## DATA EXCERPT
..............................

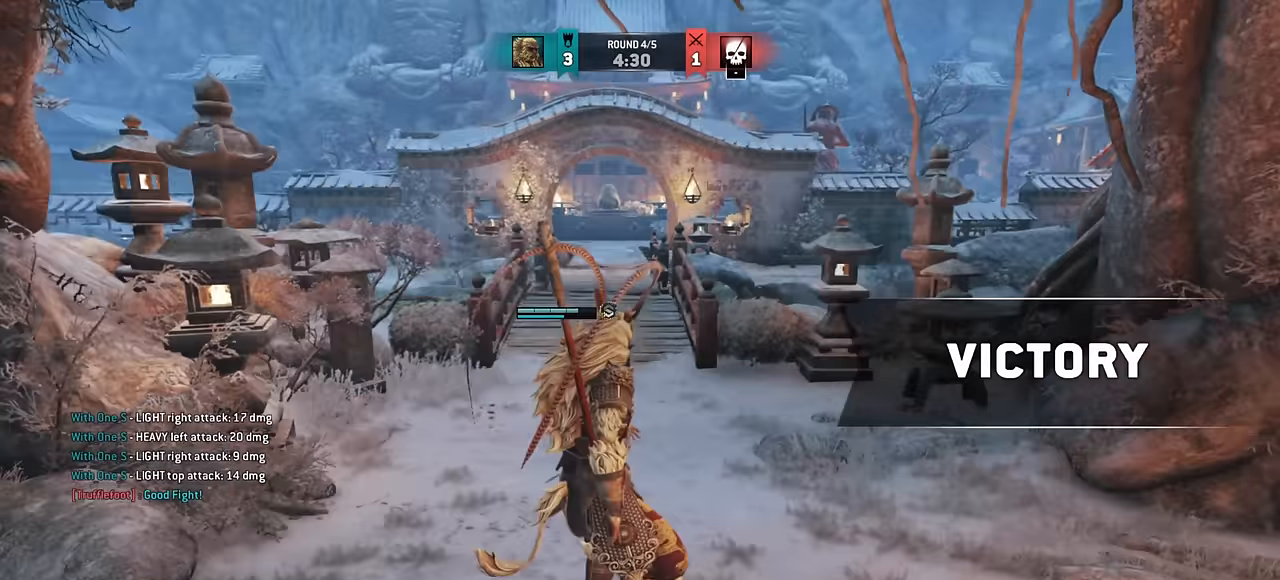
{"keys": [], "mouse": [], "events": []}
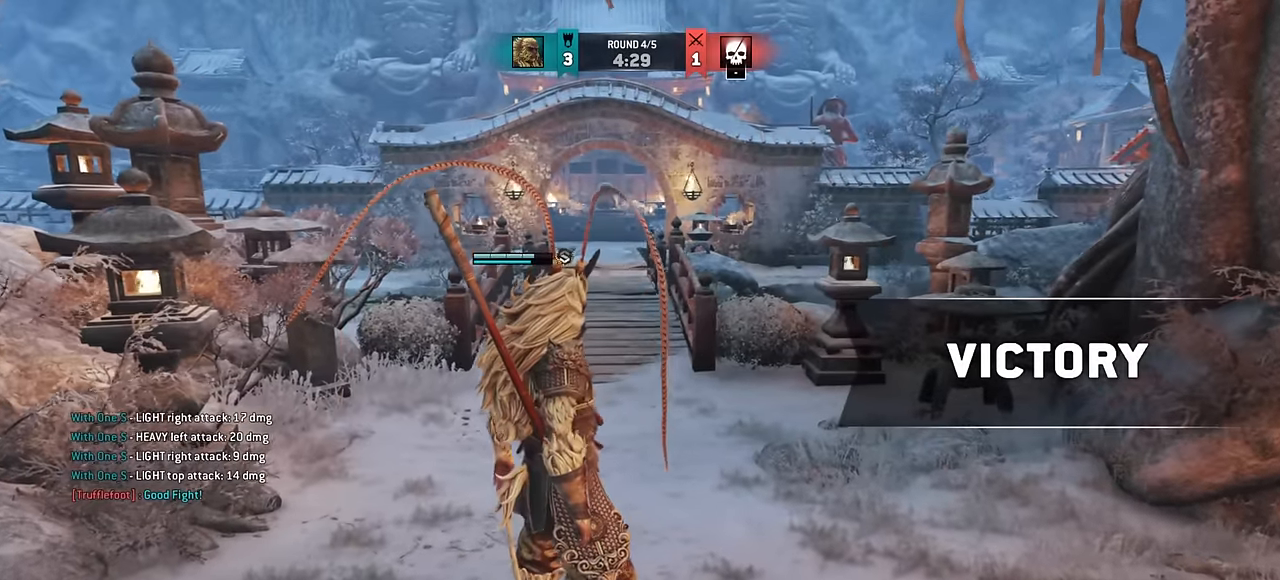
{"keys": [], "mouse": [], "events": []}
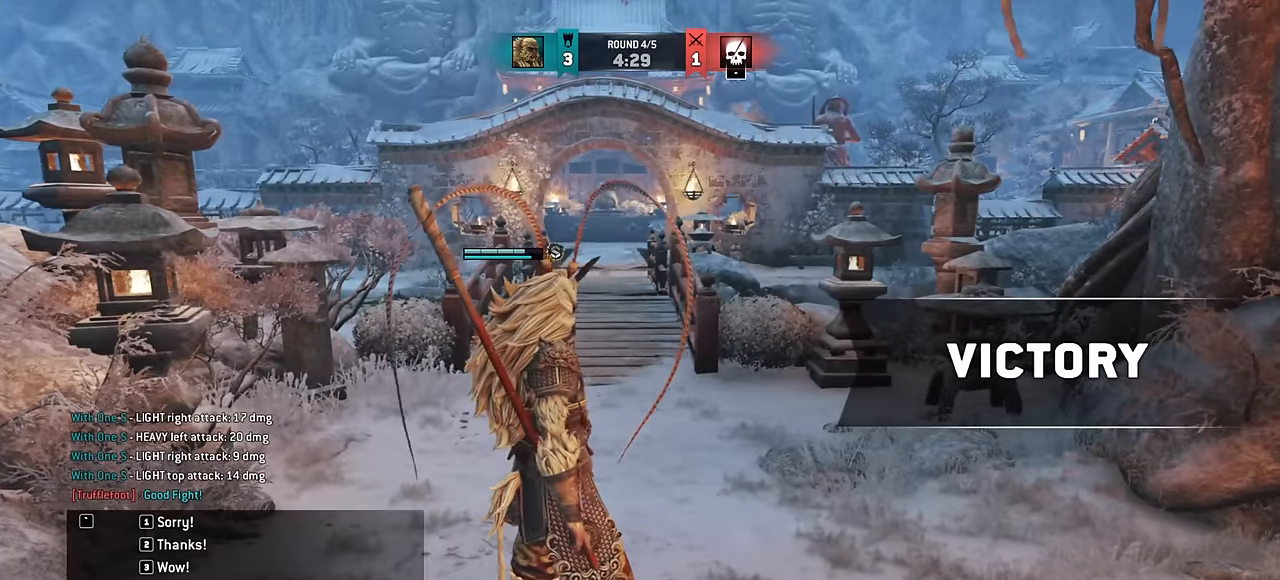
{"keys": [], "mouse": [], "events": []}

..............................

## EXERCISE DETAILS
The whole listing is to be retyped exactly, with its pictures removed.

## ANSWER TO THE PROBLEM
{"keys": [], "mouse": [], "events": []}
{"keys": [], "mouse": [], "events": []}
{"keys": [], "mouse": [], "events": []}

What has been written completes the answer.